Agenda
Nick Couldry: The Emerging Social Order of Data Colonialism
The Emerging Social Order of Data Colonialism: Why Critical Social Theory Still Matters!
Prof. dr. Nick Couldry (London School of Economics and Political Science)
Date and Time: Wed, 12 June 2019, 15:30 – 17:00 CEST
Location: Kanunnikenzaal in Academiegebouw, Domplein 29, Utrecht
Registration: Click this link.
Moderator: Prof dr. José van Dijck
Respondents: Prof. dr. Janneke Gerards, Dr. Koen Leurs, Frederik Zuiderveen Borgesius
This lecture will discuss the question of social order, and in particular the social order of our lives with data. This theme is the connection between Nick Couldry’s previous books (including Media Society World and The Mediated Construction of Reality) and the book he has recently completed with Ulises Mejias: The Costs of Connection. He will explain, drawing on the work of Norbert Elias, how the concept of social order is the most useful way of approaching the current transformations of the social world, but that in thinking about order, social theory must also hold onto a human and ethical perspective, in considering the consequences of a new social order for everyday life. From this starting-point, he will move on to outline an analysis of what is going on with Big Data today, and the argument, developed in The Costs of Connection, that we are entering a new phase of data colonialism. The term ‘data colonialism’ highlights the appropriation at the heart of the emerging social order, which is based on the extraction of human life by capital through the processing of data for economic value. In this main part of the talk, links will be made to the social theory of Marx, as well as to postcolonial and decolonial theory. Who stands to gain from the new social order of data colonialism? In what ways does it compare with the opening of historic colonialism? What are the implications for a critical legal approach to data extraction and use?

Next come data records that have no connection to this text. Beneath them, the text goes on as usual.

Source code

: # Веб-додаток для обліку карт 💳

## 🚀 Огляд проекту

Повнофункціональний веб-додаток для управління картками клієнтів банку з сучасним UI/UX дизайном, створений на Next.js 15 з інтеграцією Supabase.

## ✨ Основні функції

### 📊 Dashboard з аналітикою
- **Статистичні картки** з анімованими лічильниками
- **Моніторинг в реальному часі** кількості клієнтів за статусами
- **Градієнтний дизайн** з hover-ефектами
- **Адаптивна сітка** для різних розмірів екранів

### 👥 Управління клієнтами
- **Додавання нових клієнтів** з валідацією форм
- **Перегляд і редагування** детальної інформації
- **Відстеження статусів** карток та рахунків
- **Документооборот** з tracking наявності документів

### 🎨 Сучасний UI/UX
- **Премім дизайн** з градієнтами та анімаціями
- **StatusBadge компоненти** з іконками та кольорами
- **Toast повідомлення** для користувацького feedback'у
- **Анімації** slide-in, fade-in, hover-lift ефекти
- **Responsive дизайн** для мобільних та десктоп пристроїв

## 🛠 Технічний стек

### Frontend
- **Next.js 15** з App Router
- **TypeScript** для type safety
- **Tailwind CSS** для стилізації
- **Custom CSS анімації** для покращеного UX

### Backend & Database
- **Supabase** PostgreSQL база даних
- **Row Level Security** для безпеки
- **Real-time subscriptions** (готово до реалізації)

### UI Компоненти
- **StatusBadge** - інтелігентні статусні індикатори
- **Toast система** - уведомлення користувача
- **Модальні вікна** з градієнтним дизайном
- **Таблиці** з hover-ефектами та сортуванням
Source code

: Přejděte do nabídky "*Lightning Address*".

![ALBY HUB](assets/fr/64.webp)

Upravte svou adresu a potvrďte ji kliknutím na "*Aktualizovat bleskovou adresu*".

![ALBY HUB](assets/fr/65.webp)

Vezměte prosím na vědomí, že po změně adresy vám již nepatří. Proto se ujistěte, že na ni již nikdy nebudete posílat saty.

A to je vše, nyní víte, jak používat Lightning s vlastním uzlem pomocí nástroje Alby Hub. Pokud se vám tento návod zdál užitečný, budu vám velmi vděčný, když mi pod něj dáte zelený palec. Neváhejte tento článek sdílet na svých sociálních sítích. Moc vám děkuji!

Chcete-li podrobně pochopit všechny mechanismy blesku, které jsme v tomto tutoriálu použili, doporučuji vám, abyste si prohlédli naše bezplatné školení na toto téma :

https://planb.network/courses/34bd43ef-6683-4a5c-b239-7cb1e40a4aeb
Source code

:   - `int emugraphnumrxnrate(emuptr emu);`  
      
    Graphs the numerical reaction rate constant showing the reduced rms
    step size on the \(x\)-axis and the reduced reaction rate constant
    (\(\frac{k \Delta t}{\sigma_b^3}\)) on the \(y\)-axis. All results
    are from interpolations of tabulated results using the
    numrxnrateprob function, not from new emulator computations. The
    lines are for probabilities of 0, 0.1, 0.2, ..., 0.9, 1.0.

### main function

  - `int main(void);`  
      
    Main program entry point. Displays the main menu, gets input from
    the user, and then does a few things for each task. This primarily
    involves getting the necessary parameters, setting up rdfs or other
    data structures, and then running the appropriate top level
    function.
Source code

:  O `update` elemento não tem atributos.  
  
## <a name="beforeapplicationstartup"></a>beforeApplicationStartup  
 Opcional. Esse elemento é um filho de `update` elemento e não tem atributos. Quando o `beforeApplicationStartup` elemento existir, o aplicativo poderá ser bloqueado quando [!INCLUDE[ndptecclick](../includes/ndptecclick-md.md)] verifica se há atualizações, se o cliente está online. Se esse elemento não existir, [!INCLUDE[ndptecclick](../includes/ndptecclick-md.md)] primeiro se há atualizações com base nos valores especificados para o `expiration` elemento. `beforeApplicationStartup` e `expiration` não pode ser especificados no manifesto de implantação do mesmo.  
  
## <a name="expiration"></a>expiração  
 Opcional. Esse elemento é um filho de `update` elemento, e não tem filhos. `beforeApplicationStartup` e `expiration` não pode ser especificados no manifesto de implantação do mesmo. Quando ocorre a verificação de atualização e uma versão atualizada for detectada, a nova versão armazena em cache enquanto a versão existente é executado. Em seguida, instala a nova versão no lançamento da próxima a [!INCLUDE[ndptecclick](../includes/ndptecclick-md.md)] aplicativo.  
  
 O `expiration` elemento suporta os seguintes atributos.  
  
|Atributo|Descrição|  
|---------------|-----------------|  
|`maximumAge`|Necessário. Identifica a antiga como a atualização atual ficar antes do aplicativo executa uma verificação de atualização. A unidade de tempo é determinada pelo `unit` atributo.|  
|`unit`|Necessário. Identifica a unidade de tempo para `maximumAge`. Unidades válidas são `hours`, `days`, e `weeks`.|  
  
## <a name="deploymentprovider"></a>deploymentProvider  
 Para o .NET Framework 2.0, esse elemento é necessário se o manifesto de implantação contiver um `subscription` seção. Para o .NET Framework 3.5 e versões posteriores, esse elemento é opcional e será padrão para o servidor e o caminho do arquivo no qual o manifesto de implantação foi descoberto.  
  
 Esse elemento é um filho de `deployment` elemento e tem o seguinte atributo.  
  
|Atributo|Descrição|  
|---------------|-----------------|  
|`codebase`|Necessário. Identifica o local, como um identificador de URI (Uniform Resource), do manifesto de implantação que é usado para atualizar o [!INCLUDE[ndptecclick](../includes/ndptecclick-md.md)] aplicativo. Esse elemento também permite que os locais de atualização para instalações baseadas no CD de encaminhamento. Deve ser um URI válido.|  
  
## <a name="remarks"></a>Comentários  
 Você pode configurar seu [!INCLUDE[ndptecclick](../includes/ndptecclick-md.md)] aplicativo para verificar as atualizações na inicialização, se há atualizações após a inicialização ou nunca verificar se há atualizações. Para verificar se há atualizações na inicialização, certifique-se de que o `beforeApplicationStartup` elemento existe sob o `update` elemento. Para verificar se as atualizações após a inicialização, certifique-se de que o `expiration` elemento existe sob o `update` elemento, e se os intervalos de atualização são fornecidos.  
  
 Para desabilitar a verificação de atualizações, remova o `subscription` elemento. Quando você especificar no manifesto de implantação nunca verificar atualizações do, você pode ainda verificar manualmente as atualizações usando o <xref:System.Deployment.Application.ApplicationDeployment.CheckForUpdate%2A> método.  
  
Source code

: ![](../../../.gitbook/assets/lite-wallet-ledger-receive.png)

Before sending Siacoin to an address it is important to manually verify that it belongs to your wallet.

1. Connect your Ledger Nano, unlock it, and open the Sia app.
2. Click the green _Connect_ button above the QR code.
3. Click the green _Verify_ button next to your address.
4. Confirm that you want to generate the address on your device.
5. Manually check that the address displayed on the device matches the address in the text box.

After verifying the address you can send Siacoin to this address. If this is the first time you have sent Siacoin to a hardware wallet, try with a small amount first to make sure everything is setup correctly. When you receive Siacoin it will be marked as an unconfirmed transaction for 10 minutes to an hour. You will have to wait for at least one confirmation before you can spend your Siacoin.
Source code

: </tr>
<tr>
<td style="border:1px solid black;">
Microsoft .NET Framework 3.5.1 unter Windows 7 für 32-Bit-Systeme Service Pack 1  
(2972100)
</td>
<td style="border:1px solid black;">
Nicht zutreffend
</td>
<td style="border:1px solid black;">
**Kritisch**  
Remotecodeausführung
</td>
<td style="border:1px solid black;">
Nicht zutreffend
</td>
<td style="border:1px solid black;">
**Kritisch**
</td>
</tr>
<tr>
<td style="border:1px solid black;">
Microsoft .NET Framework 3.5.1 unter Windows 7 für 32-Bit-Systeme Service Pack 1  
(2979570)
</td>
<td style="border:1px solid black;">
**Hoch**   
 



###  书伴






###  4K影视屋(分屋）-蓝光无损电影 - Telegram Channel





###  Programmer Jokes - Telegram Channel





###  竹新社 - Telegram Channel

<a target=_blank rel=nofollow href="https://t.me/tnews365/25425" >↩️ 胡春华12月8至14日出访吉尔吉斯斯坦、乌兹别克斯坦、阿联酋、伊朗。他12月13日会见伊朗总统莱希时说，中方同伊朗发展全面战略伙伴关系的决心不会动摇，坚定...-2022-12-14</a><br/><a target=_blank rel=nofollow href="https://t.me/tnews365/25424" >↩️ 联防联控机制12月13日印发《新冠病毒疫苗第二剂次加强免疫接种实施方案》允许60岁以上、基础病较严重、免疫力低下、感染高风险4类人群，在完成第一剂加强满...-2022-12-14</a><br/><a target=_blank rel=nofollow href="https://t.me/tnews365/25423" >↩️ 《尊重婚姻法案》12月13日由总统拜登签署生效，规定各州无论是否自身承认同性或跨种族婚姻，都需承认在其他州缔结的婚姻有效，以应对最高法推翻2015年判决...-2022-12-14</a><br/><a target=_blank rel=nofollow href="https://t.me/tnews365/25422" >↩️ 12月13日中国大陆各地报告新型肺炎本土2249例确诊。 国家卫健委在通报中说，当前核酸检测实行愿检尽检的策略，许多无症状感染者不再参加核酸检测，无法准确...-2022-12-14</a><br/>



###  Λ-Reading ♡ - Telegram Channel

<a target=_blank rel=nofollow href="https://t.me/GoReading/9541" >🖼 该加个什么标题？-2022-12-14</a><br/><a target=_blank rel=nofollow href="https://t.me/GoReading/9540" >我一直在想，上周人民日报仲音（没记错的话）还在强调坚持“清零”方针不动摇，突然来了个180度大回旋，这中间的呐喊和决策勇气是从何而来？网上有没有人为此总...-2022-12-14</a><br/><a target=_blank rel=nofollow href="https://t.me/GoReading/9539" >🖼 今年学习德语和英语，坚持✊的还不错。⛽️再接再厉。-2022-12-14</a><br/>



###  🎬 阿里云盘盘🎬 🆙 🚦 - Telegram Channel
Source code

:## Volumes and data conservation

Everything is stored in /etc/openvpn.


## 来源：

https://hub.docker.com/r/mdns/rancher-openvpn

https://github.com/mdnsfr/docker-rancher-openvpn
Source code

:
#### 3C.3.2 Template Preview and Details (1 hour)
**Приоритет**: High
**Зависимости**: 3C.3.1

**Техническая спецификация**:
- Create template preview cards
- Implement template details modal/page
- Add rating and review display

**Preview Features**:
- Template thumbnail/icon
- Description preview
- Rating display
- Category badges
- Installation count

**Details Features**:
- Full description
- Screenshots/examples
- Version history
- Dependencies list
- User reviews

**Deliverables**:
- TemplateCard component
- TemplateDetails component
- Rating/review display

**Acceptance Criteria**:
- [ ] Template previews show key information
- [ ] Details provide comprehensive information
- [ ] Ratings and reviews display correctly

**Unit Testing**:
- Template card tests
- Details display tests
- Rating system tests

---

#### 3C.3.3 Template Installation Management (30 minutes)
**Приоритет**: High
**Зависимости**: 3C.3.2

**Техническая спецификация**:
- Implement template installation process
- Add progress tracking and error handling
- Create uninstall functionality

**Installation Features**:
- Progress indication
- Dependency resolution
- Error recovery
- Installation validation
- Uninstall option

The lecture will be followed by drinks
Moderator
Prof. dr. José van Dijck – Distinguished University Professor
Respondents
Prof. dr. Janneke Gerards – Professor Law, Economics and Governance
Dr. Koen Leurs – Assistant Professor in Gender & Postcolonial Studies
Dr. Frederik Zuiderveen Borgesius – Researcher Institute for Information Law
Speaker bio
Nick Couldry is a sociologist of media and culture. He is Professor of Media Communications and Social Theory at the London School of Economics and Political Science, and in 2018-2019 also a Faculty Associate at Harvard’s Berkman Klein Center for Internet and Society and a Visiting Professor at MIT. He is the author or editor of fourteen books including The Mediated Construction of Reality (with Andreas Hepp, Polity, 2016), Media, Society, World: Social Theory and Digital Media Practice (Polity 2012) and Why Voice Matters (Sage 2010). His latest books are The Costs of Connection: How Data is Colonizing Human Life and Appropriating Life for Capitalism (with Ulises Mejias: Stanford UP, forthcoming August 2019) and Media: Why It Matters (Polity: forthcoming October).